> What you have to do:
Please reproduce all of the lines below, word for word and in full.

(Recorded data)
* * *
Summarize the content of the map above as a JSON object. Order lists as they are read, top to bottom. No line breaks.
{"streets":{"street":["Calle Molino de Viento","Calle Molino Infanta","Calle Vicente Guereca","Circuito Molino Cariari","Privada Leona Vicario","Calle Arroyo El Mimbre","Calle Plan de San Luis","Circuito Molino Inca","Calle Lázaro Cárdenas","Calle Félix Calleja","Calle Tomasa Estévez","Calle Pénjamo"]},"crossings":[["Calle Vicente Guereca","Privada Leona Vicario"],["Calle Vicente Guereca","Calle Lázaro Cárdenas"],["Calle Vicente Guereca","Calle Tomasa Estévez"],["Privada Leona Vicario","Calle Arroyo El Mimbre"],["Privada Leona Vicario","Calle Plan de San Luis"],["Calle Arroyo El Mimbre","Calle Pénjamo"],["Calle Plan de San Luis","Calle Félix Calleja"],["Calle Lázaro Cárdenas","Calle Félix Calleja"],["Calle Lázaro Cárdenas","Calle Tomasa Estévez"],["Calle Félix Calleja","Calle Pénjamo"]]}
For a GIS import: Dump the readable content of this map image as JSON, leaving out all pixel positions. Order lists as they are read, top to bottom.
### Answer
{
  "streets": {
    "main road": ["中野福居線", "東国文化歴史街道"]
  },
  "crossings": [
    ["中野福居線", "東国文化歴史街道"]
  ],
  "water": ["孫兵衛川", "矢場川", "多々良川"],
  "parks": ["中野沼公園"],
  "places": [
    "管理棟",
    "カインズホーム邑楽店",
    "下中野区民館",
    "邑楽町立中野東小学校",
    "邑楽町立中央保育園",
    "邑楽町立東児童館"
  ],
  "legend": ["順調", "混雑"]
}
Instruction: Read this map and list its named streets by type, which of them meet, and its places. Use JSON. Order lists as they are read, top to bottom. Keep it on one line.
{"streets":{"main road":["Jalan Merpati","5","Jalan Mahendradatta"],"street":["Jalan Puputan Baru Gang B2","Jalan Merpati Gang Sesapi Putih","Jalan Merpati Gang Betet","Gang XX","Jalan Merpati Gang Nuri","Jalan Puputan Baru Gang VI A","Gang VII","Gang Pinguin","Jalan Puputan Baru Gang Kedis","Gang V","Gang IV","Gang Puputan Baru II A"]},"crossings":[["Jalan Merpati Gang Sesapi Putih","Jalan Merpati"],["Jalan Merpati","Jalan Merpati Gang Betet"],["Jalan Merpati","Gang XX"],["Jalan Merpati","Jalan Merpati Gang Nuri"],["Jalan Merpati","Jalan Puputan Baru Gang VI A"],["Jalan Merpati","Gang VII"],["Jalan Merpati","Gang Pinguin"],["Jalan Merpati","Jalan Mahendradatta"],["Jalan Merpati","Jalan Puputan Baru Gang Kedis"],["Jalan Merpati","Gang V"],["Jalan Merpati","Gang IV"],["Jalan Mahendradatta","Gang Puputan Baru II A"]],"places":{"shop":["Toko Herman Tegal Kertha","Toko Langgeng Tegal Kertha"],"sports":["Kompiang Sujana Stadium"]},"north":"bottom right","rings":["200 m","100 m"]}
* * *
> Your solution:
Summarize the content of the map above as a JSON object. Order lists as they are read, top to bottom. No line breaks.
{"streets":{"street":["Calle Molino de Viento","Calle Molino Infanta","Calle Vicente Guereca","Circuito Molino Cariari","Privada Leona Vicario","Calle Arroyo El Mimbre","Calle Plan de San Luis","Circuito Molino Inca","Calle Lázaro Cárdenas","Calle Félix Calleja","Calle Tomasa Estévez","Calle Pénjamo"]},"crossings":[["Calle Vicente Guereca","Privada Leona Vicario"],["Calle Vicente Guereca","Calle Lázaro Cárdenas"],["Calle Vicente Guereca","Calle Tomasa Estévez"],["Privada Leona Vicario","Calle Arroyo El Mimbre"],["Privada Leona Vicario","Calle Plan de San Luis"],["Calle Arroyo El Mimbre","Calle Pénjamo"],["Calle Plan de San Luis","Calle Félix Calleja"],["Calle Lázaro Cárdenas","Calle Félix Calleja"],["Calle Lázaro Cárdenas","Calle Tomasa Estévez"],["Calle Félix Calleja","Calle Pénjamo"]]}
For a GIS import: Dump the readable content of this map image as JSON, leaving out all pixel positions. Order lists as they are read, top to bottom.
### Answer
{
  "streets": {
    "main road": ["中野福居線", "東国文化歴史街道"]
  },
  "crossings": [
    ["中野福居線", "東国文化歴史街道"]
  ],
  "water": ["孫兵衛川", "矢場川", "多々良川"],
  "parks": ["中野沼公園"],
  "places": [
    "管理棟",
    "カインズホーム邑楽店",
    "下中野区民館",
    "邑楽町立中野東小学校",
    "邑楽町立中央保育園",
    "邑楽町立東児童館"
  ],
  "legend": ["順調", "混雑"]
}
Instruction: Read this map and list its named streets by type, which of them meet, and its places. Use JSON. Order lists as they are read, top to bottom. Keep it on one line.
{"streets":{"main road":["Jalan Merpati","5","Jalan Mahendradatta"],"street":["Jalan Puputan Baru Gang B2","Jalan Merpati Gang Sesapi Putih","Jalan Merpati Gang Betet","Gang XX","Jalan Merpati Gang Nuri","Jalan Puputan Baru Gang VI A","Gang VII","Gang Pinguin","Jalan Puputan Baru Gang Kedis","Gang V","Gang IV","Gang Puputan Baru II A"]},"crossings":[["Jalan Merpati Gang Sesapi Putih","Jalan Merpati"],["Jalan Merpati","Jalan Merpati Gang Betet"],["Jalan Merpati","Gang XX"],["Jalan Merpati","Jalan Merpati Gang Nuri"],["Jalan Merpati","Jalan Puputan Baru Gang VI A"],["Jalan Merpati","Gang VII"],["Jalan Merpati","Gang Pinguin"],["Jalan Merpati","Jalan Mahendradatta"],["Jalan Merpati","Jalan Puputan Baru Gang Kedis"],["Jalan Merpati","Gang V"],["Jalan Merpati","Gang IV"],["Jalan Mahendradatta","Gang Puputan Baru II A"]],"places":{"shop":["Toko Herman Tegal Kertha","Toko Langgeng Tegal Kertha"],"sports":["Kompiang Sujana Stadium"]},"north":"bottom right","rings":["200 m","100 m"]}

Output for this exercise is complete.